With the American Medical Association's 2013 classification of obesity as chronic disease, it is thought that health insurance companies will more likely pay for obesity treatment, counseling and surgery, and the cost of research and development of fat treatment pills or gene therapy treatments should be more affordable if insurers help to subsidize their cost. The AMA classification is not legally binding, however, so health insurers still have the right to reject coverage for a treatment or procedure.
The principal goal of the fat acceptance movement is to decrease discrimination against people who are overweight and obese. However, some in the movement are also attempting to challenge the established relationship between obesity and negative health outcomes.
A number of organizations exist that promote the acceptance of obesity. They have increased in prominence in the latter half of the 20th century. The US-based National Association to Advance Fat Acceptance (NAAFA) was formed in 1969 and describes itself as a civil rights organization dedicated to ending size discrimination.
The International Size Acceptance Association (ISAA) is a non-governmental organization (NGO) which was founded in 1997. It has more of a global orientation and describes its mission as promoting size acceptance and helping to end weight-based discrimination. These groups often argue for the recognition of obesity as a disability under the US Americans With Disabilities Act (ADA). The American legal system, however, has decided that the potential public health costs exceed the benefits of extending this anti-discrimination law to cover obesity.
The healthy BMI range varies with the age and sex of the child. Obesity in children and adolescents is defined as a BMI greater than the 95th percentile. The reference data that these percentiles are based on is from 1963 to 1994 and thus has not been affected by the recent increases in rates of obesity.

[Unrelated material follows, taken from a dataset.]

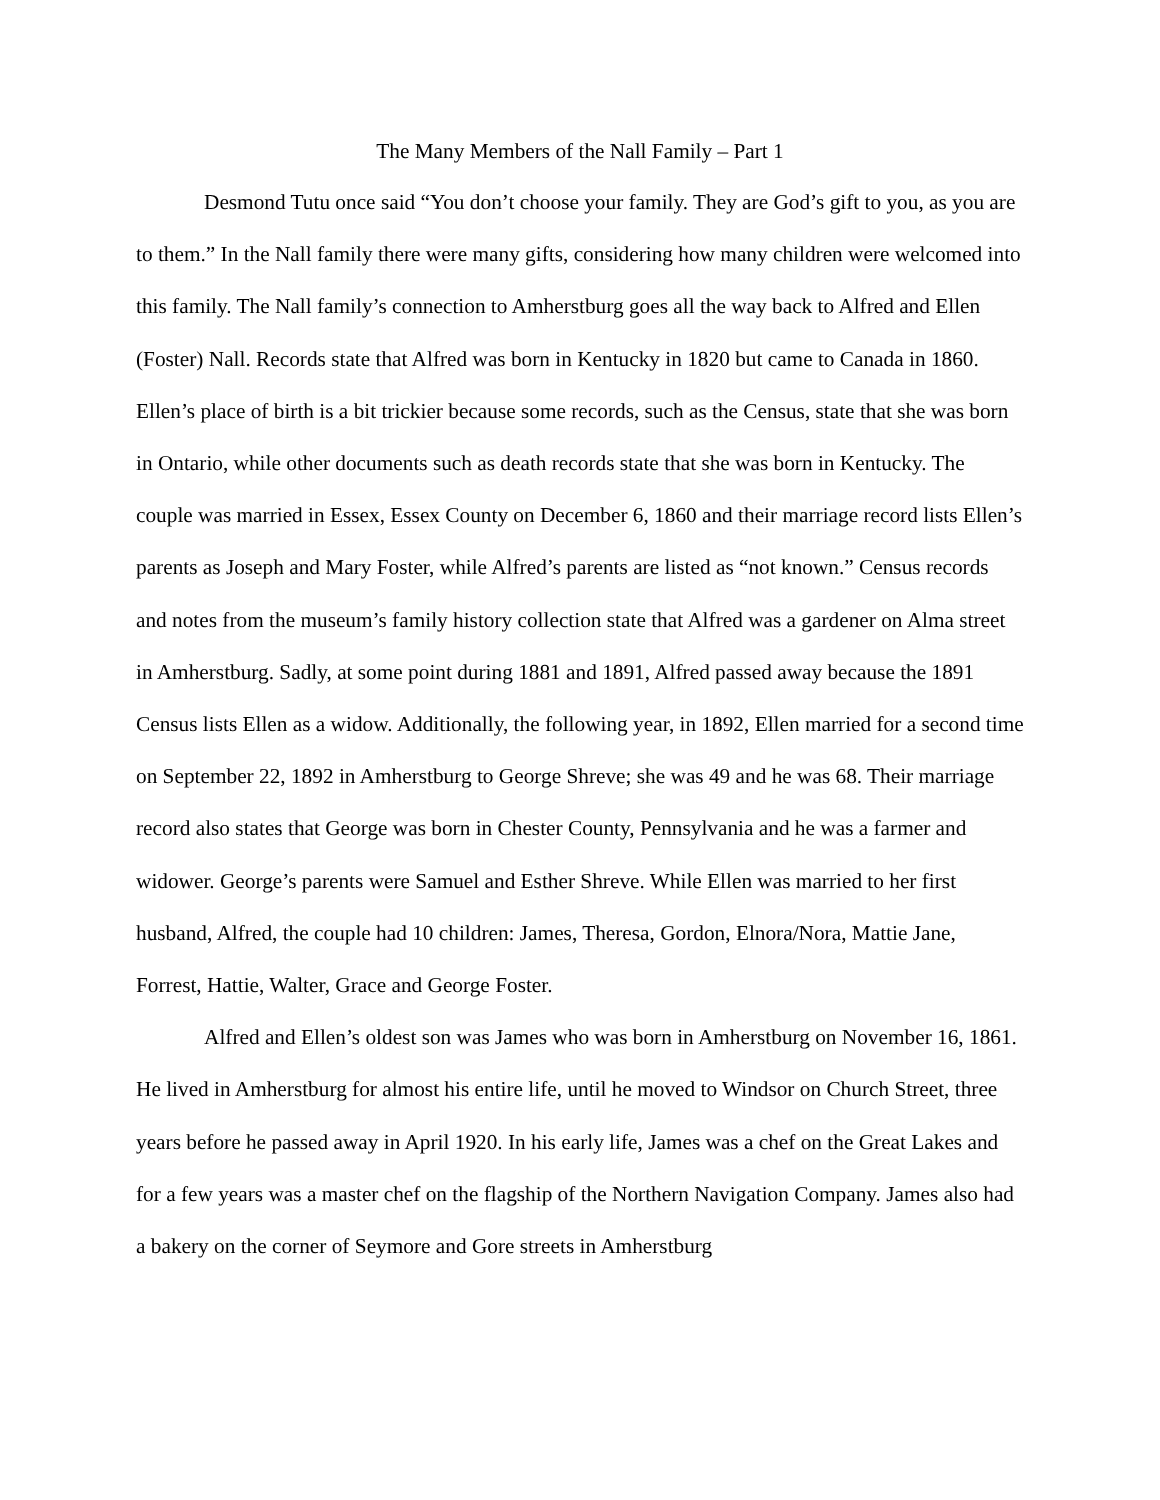The Many Members of the Nall Family – Part 1
Desmond Tutu once said “You don’t choose your family. They are God’s gift to you, as you are to them.” In the Nall family there were many gifts, considering how many children were welcomed into this family. The Nall family’s connection to Amherstburg goes all the way back to Alfred and Ellen (Foster) Nall. Records state that Alfred was born in Kentucky in 1820 but came to Canada in 1860. Ellen’s place of birth is a bit trickier because some records, such as the Census, state that she was born in Ontario, while other documents such as death records state that she was born in Kentucky. The couple was married in Essex, Essex County on December 6, 1860 and their marriage record lists Ellen’s parents as Joseph and Mary Foster, while Alfred’s parents are listed as “not known.” Census records and notes from the museum’s family history collection state that Alfred was a gardener on Alma street in Amherstburg. Sadly, at some point during 1881 and 1891, Alfred passed away because the 1891 Census lists Ellen as a widow. Additionally, the following year, in 1892, Ellen married for a second time on September 22, 1892 in Amherstburg to George Shreve; she was 49 and he was 68. Their marriage record also states that George was born in Chester County, Pennsylvania and he was a farmer and widower. George’s parents were Samuel and Esther Shreve. While Ellen was married to her first husband, Alfred, the couple had 10 children: James, Theresa, Gordon, Elnora/Nora, Mattie Jane, Forrest, Hattie, Walter, Grace and George Foster.
Alfred and Ellen’s oldest son was James who was born in Amherstburg on November 16, 1861. He lived in Amherstburg for almost his entire life, until he moved to Windsor on Church Street, three years before he passed away in April 1920. In his early life, James was a chef on the Great Lakes and for a few years was a master chef on the flagship of the Northern Navigation Company. James also had a bakery on the corner of Seymore and Gore streets in Amherstburg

Childhood obesity has reached epidemic proportions in 21st century, with rising rates in both the developed and developing world. Rates of obesity in Canadian boys have increased from 11% in 1980s to over 30% in 1990s, while during this same time period rates increased from 4 to 14% in Brazilian children.
As with obesity in adults, many different factors contribute to the rising rates of childhood obesity. Changing diet and decreasing physical activity are believed to be the two most important in causing the recent increase in the rates. Because childhood obesity often persists into adulthood and is associated with numerous chronic illnesses, children who are obese are often tested for hypertension, diabetes, hyperlipidemia, and fatty liver. Treatments used in children are primarily lifestyle interventions and behavioral techniques, although efforts to increase activity in children have had little success. In the United States, medications are not FDA approved for use in this age group.
Obesity in pets is common in many countries. In the United States, 23–41% of dogs are overweight, and about 5.1% are obese. The rate of obesity in cats was slightly higher at 6.4%. In Australia the rate of obesity among dogs in a veterinary setting has been found to be 7.6%. The risk of obesity in dogs is related to whether or not their owners are obese; however, there is no similar correlation between cats and their owners.